PhD | Meanders of memory: The media archaeological study of environmental remembrance and transnationality along the river Oder
PhD | Meanders of memory: The media archaeological study of environmental remembrance and transnationality along the river Oder
PhD candidate: Bogna Bochinska
Institute: University of Amsterdam
Supervisors: Prof. Patricia Pisters, Dr. Leoni Schmidt
This project proposes to understand the complexities of human and non-human relationships through the environment of the Oder River basin as a place of encounters and migrations of objects, peoples, and cultures across both time and space. Within the context of West Polish territories post World War 2, where the Oder River is a significant border-forming geographical entity, this research project examines ways in which the ecologies of the river embody the fluidity of borders and flows of migration and become a vital site for transnational memory making. Today’s Oder is very present in European environmental discourse. After it was proclaimed a partially dead ecosystem after the 2022 golden algae contamination, scholars and activists now engage with the river’s natural habitat and advocate for its rights. The urgency of the environmental crisis prompts questions of human positioning within said environments. By drawing parallels between matters of memory/identity formation and the river for their constant flow, fluidity, and erosion/accumulation processes, the outlook on environmental memory can be expanded from the human memory of the environment, onto the environment’s active memory-making.
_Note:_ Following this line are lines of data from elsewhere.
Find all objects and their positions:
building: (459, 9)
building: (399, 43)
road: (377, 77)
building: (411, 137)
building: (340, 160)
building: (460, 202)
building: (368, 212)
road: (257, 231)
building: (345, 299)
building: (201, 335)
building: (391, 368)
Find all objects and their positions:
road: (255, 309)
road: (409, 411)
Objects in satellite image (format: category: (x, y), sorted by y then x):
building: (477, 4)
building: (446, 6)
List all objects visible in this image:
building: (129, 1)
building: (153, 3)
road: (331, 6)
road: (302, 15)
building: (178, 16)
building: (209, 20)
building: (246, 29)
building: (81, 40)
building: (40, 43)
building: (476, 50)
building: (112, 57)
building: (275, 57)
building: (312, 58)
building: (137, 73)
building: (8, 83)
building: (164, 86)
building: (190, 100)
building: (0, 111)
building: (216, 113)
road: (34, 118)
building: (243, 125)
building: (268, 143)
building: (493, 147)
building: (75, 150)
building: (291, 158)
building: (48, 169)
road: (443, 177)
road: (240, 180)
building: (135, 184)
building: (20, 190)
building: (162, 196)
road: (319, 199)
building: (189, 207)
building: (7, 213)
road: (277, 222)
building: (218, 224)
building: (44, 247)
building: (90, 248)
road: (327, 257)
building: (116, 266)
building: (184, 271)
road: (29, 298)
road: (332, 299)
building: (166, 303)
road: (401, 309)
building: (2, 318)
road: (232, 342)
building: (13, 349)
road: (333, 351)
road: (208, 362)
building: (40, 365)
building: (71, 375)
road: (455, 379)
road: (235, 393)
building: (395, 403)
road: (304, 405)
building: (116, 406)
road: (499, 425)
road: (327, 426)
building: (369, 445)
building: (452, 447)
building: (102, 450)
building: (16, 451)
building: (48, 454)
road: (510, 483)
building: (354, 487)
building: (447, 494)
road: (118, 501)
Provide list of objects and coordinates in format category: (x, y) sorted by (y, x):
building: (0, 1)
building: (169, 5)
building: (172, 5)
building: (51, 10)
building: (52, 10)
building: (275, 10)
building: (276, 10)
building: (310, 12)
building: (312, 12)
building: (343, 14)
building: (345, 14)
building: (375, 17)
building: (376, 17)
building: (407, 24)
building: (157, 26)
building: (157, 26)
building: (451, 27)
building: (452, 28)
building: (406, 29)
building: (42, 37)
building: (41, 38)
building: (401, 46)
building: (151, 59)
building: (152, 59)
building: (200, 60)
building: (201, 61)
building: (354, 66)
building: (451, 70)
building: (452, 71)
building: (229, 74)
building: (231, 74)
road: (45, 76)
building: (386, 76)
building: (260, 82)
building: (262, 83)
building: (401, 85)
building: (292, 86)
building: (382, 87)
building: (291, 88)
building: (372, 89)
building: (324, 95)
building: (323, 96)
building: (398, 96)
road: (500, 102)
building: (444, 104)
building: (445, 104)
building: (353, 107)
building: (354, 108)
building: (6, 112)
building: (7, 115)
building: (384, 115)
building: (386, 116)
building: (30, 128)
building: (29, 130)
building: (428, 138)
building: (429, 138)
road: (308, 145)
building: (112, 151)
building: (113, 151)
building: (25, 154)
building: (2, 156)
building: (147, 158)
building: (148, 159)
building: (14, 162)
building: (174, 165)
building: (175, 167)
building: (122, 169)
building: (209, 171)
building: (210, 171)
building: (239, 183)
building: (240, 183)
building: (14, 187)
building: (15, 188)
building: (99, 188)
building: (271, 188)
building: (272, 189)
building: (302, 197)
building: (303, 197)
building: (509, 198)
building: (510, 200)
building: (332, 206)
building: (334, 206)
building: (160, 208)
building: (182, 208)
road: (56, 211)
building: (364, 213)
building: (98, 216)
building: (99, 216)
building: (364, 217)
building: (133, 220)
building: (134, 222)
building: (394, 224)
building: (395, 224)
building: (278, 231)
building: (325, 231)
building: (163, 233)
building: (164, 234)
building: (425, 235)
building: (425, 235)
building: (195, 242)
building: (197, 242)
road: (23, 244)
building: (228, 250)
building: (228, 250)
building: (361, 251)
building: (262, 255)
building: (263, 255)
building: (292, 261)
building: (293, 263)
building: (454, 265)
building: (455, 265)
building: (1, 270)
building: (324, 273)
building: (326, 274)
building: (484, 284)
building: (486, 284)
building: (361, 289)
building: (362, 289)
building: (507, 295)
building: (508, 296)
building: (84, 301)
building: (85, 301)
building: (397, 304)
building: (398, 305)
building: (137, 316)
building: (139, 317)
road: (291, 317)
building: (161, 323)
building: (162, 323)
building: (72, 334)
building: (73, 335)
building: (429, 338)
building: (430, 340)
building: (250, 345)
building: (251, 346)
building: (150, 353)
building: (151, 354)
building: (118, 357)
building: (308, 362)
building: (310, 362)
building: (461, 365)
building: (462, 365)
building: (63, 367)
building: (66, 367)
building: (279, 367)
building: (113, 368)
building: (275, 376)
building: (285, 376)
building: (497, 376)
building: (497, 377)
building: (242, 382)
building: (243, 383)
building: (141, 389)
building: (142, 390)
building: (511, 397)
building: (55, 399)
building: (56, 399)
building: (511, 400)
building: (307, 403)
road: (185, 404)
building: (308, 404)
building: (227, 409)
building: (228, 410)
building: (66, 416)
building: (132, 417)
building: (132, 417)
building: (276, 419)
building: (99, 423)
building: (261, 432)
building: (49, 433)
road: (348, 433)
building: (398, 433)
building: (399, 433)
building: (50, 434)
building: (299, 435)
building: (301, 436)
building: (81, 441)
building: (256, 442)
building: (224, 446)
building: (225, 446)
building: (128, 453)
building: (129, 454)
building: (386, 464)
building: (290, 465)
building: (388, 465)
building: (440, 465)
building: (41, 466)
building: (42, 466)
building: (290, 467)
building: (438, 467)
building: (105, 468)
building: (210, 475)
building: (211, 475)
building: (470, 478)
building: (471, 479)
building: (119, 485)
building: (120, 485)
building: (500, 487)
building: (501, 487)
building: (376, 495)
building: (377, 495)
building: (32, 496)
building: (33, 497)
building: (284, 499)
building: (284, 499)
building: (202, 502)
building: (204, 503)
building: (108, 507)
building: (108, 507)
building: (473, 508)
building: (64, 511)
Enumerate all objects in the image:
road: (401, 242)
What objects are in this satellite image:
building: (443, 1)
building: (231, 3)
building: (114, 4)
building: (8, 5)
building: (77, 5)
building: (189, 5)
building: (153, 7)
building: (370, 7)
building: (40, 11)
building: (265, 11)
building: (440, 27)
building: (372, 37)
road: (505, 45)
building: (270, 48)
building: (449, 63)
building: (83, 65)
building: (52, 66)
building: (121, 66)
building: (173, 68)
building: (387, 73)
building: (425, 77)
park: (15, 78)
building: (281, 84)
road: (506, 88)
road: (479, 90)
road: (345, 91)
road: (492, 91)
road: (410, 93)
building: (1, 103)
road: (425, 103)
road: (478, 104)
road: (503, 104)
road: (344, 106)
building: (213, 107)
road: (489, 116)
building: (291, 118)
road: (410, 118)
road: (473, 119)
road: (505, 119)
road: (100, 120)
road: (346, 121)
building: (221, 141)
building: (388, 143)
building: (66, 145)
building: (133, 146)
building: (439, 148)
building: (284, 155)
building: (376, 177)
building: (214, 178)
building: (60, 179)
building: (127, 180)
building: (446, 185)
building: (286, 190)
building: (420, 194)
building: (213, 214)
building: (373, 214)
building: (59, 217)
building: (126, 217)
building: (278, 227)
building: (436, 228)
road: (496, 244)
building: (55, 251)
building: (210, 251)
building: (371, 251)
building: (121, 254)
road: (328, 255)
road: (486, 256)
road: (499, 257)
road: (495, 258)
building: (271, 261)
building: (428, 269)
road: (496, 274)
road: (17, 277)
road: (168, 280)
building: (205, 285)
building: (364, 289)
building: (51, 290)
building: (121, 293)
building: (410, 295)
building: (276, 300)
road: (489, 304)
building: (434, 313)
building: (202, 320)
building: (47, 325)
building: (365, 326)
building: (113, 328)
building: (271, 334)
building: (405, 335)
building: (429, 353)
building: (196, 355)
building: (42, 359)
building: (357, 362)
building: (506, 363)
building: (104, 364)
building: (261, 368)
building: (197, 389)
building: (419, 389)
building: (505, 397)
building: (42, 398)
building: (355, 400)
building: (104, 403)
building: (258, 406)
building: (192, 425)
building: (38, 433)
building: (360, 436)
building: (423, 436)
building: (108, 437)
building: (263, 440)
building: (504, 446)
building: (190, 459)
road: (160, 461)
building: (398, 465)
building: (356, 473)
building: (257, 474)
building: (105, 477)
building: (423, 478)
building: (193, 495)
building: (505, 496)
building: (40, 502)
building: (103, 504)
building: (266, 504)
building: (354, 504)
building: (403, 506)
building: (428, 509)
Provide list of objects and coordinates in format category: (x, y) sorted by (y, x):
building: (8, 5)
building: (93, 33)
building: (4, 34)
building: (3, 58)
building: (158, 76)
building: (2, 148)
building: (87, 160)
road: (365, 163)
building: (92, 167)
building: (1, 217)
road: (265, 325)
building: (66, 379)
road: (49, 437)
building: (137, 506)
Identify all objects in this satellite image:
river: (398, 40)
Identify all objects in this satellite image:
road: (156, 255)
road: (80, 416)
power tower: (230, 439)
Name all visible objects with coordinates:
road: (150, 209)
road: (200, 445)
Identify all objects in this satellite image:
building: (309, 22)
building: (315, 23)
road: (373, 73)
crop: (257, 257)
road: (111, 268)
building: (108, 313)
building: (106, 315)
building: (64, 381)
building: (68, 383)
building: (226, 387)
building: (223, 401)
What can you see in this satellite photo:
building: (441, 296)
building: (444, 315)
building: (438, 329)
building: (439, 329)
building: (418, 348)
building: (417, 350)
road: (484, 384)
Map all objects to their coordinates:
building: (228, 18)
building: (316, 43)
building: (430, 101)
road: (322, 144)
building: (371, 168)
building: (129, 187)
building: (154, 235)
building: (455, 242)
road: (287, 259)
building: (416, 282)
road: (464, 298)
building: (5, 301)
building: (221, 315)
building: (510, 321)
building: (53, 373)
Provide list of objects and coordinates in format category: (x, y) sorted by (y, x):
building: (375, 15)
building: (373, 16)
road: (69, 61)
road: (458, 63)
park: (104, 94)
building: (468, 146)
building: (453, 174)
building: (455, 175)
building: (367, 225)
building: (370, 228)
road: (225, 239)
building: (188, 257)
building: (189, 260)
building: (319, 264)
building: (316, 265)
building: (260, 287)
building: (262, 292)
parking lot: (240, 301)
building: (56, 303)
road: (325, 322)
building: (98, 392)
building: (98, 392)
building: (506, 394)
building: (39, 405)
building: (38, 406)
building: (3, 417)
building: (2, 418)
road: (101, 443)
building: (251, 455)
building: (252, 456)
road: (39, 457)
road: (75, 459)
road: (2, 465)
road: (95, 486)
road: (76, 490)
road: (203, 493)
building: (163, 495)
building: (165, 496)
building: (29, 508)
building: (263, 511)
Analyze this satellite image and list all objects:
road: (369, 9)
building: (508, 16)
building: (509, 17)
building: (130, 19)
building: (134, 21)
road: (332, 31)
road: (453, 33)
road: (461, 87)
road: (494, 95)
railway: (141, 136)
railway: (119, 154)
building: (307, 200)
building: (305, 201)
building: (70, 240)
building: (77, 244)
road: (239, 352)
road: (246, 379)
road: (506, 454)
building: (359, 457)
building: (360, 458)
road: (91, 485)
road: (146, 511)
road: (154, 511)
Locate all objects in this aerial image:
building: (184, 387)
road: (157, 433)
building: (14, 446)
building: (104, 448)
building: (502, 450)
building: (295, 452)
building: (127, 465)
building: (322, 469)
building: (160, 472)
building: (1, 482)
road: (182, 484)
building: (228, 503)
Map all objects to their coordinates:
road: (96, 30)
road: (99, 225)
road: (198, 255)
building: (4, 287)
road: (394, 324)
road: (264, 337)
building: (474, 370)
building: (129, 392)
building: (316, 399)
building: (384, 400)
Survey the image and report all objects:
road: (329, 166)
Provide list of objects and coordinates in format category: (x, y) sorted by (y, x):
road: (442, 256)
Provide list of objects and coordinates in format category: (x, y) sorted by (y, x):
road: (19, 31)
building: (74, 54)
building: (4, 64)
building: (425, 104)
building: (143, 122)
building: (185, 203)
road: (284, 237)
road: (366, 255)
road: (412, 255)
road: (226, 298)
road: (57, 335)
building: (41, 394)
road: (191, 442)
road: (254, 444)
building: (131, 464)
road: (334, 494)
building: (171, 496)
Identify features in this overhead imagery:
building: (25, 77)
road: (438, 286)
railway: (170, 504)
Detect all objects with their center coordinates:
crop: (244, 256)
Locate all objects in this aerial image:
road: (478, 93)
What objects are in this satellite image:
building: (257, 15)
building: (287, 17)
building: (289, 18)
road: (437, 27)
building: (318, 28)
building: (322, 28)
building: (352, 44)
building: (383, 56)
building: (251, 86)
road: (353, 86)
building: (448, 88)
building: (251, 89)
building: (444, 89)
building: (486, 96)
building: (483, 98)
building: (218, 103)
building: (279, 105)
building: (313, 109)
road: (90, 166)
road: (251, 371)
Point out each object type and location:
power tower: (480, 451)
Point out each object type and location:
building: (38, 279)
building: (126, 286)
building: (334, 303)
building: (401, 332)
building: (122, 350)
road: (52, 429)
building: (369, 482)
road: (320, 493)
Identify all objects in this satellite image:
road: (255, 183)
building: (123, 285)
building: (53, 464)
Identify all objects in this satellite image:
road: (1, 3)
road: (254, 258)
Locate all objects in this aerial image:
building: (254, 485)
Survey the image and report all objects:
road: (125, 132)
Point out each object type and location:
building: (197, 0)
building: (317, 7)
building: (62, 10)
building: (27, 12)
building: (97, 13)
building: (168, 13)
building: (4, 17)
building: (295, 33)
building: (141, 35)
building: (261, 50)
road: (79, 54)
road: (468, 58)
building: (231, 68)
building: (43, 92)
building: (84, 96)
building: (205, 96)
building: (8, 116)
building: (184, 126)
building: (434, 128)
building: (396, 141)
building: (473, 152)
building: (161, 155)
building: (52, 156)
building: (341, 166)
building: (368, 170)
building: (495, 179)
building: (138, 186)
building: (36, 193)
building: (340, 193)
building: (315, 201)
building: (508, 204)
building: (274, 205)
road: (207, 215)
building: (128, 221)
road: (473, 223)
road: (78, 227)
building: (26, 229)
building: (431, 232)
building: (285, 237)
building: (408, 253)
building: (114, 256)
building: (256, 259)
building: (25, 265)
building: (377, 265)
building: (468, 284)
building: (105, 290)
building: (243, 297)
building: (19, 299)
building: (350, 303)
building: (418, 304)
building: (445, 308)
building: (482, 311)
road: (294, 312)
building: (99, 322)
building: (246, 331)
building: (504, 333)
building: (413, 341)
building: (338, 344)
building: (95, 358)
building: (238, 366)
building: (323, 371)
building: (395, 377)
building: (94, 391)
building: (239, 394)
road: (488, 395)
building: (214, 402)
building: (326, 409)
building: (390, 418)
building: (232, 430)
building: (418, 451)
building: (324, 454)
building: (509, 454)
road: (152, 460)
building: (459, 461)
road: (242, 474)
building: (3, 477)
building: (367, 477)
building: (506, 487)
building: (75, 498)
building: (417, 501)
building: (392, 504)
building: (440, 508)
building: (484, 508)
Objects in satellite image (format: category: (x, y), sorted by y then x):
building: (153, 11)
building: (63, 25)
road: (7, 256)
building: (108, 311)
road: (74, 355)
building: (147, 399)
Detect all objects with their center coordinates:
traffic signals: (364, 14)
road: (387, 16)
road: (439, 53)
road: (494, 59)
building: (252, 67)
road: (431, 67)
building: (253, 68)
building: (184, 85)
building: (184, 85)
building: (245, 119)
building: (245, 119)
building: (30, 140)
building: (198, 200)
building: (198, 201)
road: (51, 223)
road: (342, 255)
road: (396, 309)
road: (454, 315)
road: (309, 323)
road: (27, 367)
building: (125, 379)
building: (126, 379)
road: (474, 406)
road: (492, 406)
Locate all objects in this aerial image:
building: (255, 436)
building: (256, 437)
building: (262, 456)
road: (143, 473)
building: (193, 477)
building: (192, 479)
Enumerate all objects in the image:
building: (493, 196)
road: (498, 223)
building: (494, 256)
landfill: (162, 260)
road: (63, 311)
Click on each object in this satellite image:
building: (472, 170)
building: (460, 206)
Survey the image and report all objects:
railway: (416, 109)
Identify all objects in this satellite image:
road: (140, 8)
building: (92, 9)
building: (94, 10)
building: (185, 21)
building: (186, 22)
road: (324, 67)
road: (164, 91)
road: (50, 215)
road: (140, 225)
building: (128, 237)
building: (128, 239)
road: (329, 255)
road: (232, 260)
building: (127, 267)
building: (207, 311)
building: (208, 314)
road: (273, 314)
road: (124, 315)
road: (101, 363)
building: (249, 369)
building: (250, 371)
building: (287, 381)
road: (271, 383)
The main objective of this research is to explore the possibility of viewing the river as a multifaceted entity capable of bridging the human and non-human sites of memory and seeing them as arenas for engagement with the past and future imaginations. I aim to follow the stream of the river and conduct a media-archaeological research of the Oder-oriented cultural texts and artifacts from the 20th and 21st Centuries, reflective of the complexity of the Oder- bound communities founded on displacement. This particular case study is an attempt to present a wider possibility for a river-oriented practice of researching border environments and transnationality.